CREFDL Urges Stronger Oversight of Mining Revenue Allocations in DRC
CREFDL Calls for Audit of Mining Companies’ 0.3% Turnover Allocation in DRC
In a note released on Thursday, August 28, 2025, the Center for Research in Public Finance and Local Development (CREFDL) urged the Court of Auditors to conduct a thorough evaluation of how mining companies in the Democratic Republic of Congo (DRC) manage the mandatory 0.3% turnover allocation for local development.
CREFDL also called on civil society organizations to strengthen their monitoring efforts to ensure greater transparency and accountability in the use of these funds.
The recommendation follows an audit published in June 2025 by the Court of Auditors, which identified serious irregularities in the management of this allocation in the provinces of Lualaba and Haut-Katanga.
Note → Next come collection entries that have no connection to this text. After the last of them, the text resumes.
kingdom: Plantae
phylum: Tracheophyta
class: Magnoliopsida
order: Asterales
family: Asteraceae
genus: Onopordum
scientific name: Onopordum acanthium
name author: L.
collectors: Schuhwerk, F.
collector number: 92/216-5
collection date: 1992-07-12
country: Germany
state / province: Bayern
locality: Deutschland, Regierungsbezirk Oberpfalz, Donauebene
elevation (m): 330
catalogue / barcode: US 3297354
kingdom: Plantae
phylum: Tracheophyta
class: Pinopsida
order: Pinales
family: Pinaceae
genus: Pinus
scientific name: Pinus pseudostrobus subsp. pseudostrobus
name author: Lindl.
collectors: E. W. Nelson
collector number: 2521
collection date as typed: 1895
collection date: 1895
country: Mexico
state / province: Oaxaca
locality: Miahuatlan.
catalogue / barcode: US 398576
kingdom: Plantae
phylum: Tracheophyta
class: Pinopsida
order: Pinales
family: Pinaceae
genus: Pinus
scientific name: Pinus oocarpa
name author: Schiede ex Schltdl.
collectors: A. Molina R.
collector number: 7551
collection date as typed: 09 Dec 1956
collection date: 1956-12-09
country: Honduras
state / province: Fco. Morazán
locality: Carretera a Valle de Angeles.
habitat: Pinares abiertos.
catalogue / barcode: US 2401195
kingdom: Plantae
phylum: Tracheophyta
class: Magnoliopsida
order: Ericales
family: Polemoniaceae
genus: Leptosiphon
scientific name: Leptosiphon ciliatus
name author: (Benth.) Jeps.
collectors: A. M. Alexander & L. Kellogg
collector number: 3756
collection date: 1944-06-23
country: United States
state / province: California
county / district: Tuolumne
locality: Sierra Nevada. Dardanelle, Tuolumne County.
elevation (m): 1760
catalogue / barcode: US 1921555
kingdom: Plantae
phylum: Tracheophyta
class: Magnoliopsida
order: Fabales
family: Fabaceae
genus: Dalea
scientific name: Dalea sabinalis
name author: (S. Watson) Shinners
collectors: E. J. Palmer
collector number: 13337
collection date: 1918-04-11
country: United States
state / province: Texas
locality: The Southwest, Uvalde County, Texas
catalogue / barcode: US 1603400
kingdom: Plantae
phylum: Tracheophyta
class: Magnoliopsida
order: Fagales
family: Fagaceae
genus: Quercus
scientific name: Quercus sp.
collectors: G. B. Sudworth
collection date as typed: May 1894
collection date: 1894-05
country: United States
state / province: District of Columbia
Weak establishment of specialized local development organizations during the exploitation phase, depriving communities of direct benefits from mining operations.
Refusals by certain mining companies to disclose their turnover to the mandated local organizations.
Failure by some firms to release the full allocation owed, with others accused of underreporting turnover figures.
According to CREFDL, addressing these shortcomings is essential to ensure that mining revenues genuinely contribute to improving the living conditions of communities most affected by mining activities.